Martin Fotta is a researcher at the Institute of Ethnology at the Czech Academy of Sciences. He is one of the cofounders of the PrecAnthro Collective (2016). For the PrecAnthro and EASA he co-authored a report on changes to the academic profession and the casualisation of labour in Europe entitled ‘The Anthropological Career in Europe: A Complete Report on the EASA Membership Survey’. In 2021, Martin received a ‘Lumina quaeruntur’ award by the Czech Academy of Sciences. The award has enabled him to establish a research team with whom he works on a project entitled ‘Roma Atlantic: Transcontinental Logics of Ethno-Racial Identities.’
Roger Norum is Associate Professor of Cultural Anthropology at the University of Oulu, Finland, where he is Deputy Director of the Biodiverse Anthropocenes research programme. His research focuses on linkages between environment, infrastructure and mobility, primarily among transient communities in the Arctic and Asia.
He is founding editor of Palgrave’s ‘Arctic Encounters’ book series and is chair of the World Congress of Environmental History, to be held in August, 2024 in Oulu.
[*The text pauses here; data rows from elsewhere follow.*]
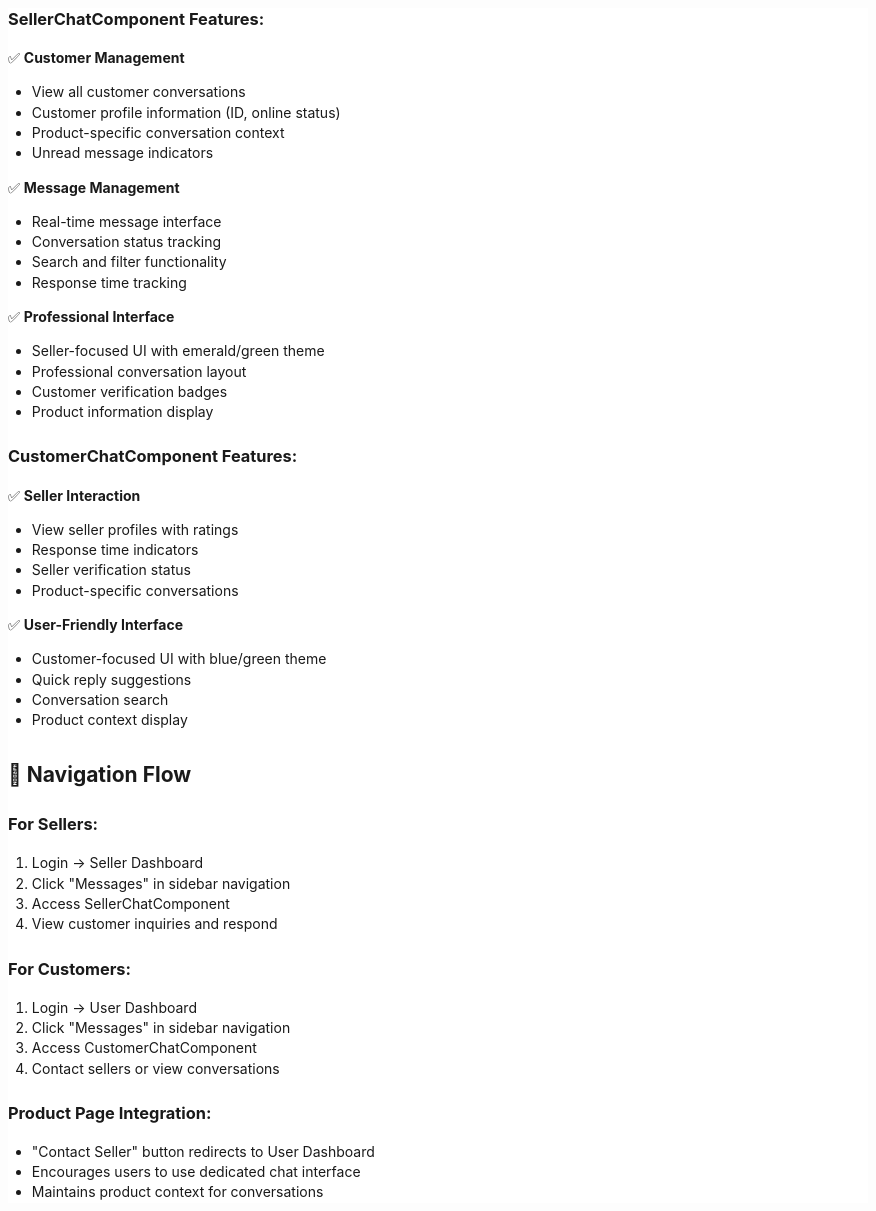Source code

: ### **SellerChatComponent Features:**
✅ **Customer Management**
- View all customer conversations
- Customer profile information (ID, online status)
- Product-specific conversation context
- Unread message indicators

✅ **Message Management**
- Real-time message interface
- Conversation status tracking
- Search and filter functionality
- Response time tracking

✅ **Professional Interface**
- Seller-focused UI with emerald/green theme
- Professional conversation layout
- Customer verification badges
- Product information display

### **CustomerChatComponent Features:**
✅ **Seller Interaction**
- View seller profiles with ratings
- Response time indicators
- Seller verification status
- Product-specific conversations

✅ **User-Friendly Interface**
- Customer-focused UI with blue/green theme
- Quick reply suggestions
- Conversation search
- Product context display

## 🔄 **Navigation Flow**

### **For Sellers:**
1. Login → Seller Dashboard
2. Click "Messages" in sidebar navigation
3. Access SellerChatComponent
4. View customer inquiries and respond

### **For Customers:**
1. Login → User Dashboard  
2. Click "Messages" in sidebar navigation
3. Access CustomerChatComponent
4. Contact sellers or view conversations

### **Product Page Integration:**
- "Contact Seller" button redirects to User Dashboard
- Encourages users to use dedicated chat interface
- Maintains product context for conversations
Clara Saraiva (PhD 1999) is a social and cultural anthropologist, a senior researcher at the Institute for the Social Sciences, University of Lisbon (ICS-UL). She was a Visiting Professor at University of California Berkeley (2013), Brown University (2001–02 and 2008) and a Research Fellow at the Watson Institute for International Studies at Brown (2001–02 and 2008). She works on the anthropology of religion and ritual, death, medical anthropology, and religion and heritage. She was PI on the HERA project HERILIGION, analysing relations between religion and heritage. She is the President of the Association of Portuguese Anthropology (APA), a board member of the World Council of Anthropological Associations (WCAA), a board member of the WCAA Ethics Task Force, and a past vice-president of the Society for International Ethnology and Folklore (SIEF).